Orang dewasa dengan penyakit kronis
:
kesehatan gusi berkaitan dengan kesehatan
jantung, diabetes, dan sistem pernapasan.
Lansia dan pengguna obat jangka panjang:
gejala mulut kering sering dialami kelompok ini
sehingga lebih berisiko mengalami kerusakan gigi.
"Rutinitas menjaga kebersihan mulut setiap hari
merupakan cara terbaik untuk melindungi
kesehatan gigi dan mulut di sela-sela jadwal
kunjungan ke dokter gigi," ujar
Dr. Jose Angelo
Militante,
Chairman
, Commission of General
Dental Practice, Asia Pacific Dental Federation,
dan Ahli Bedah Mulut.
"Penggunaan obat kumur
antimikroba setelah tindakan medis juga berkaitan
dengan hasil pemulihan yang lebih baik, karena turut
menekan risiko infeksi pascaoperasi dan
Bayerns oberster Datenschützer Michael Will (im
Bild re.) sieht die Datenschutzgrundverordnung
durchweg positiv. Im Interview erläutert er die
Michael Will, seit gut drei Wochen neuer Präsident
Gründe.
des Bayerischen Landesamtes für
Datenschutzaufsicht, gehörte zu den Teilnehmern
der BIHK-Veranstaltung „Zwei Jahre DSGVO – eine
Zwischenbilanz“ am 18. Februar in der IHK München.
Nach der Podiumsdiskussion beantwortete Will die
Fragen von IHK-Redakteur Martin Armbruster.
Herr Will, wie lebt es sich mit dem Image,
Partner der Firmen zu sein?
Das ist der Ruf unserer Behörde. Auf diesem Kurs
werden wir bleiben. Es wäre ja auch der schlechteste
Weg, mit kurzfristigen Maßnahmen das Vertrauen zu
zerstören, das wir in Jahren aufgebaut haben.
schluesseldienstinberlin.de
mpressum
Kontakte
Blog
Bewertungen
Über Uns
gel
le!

YOUR ASSIGNMENT -
Repeat the listing above word for word, with no line missing.

RESPONSE TO THE TASK -
Orang dewasa dengan penyakit kronis
:
kesehatan gusi berkaitan dengan kesehatan
jantung, diabetes, dan sistem pernapasan.
Lansia dan pengguna obat jangka panjang:
gejala mulut kering sering dialami kelompok ini
sehingga lebih berisiko mengalami kerusakan gigi.
"Rutinitas menjaga kebersihan mulut setiap hari
merupakan cara terbaik untuk melindungi
kesehatan gigi dan mulut di sela-sela jadwal
kunjungan ke dokter gigi," ujar
Dr. Jose Angelo
Militante,
Chairman
, Commission of General
Dental Practice, Asia Pacific Dental Federation,
dan Ahli Bedah Mulut.
"Penggunaan obat kumur
antimikroba setelah tindakan medis juga berkaitan
dengan hasil pemulihan yang lebih baik, karena turut
menekan risiko infeksi pascaoperasi dan
Bayerns oberster Datenschützer Michael Will (im
Bild re.) sieht die Datenschutzgrundverordnung
durchweg positiv. Im Interview erläutert er die
Michael Will, seit gut drei Wochen neuer Präsident
Gründe.
des Bayerischen Landesamtes für
Datenschutzaufsicht, gehörte zu den Teilnehmern
der BIHK-Veranstaltung „Zwei Jahre DSGVO – eine
Zwischenbilanz“ am 18. Februar in der IHK München.
Nach der Podiumsdiskussion beantwortete Will die
Fragen von IHK-Redakteur Martin Armbruster.
Herr Will, wie lebt es sich mit dem Image,
Partner der Firmen zu sein?
Das ist der Ruf unserer Behörde. Auf diesem Kurs
werden wir bleiben. Es wäre ja auch der schlechteste
Weg, mit kurzfristigen Maßnahmen das Vertrauen zu
zerstören, das wir in Jahren aufgebaut haben.
schluesseldienstinberlin.de
mpressum
Kontakte
Blog
Bewertungen
Über Uns
gel
le!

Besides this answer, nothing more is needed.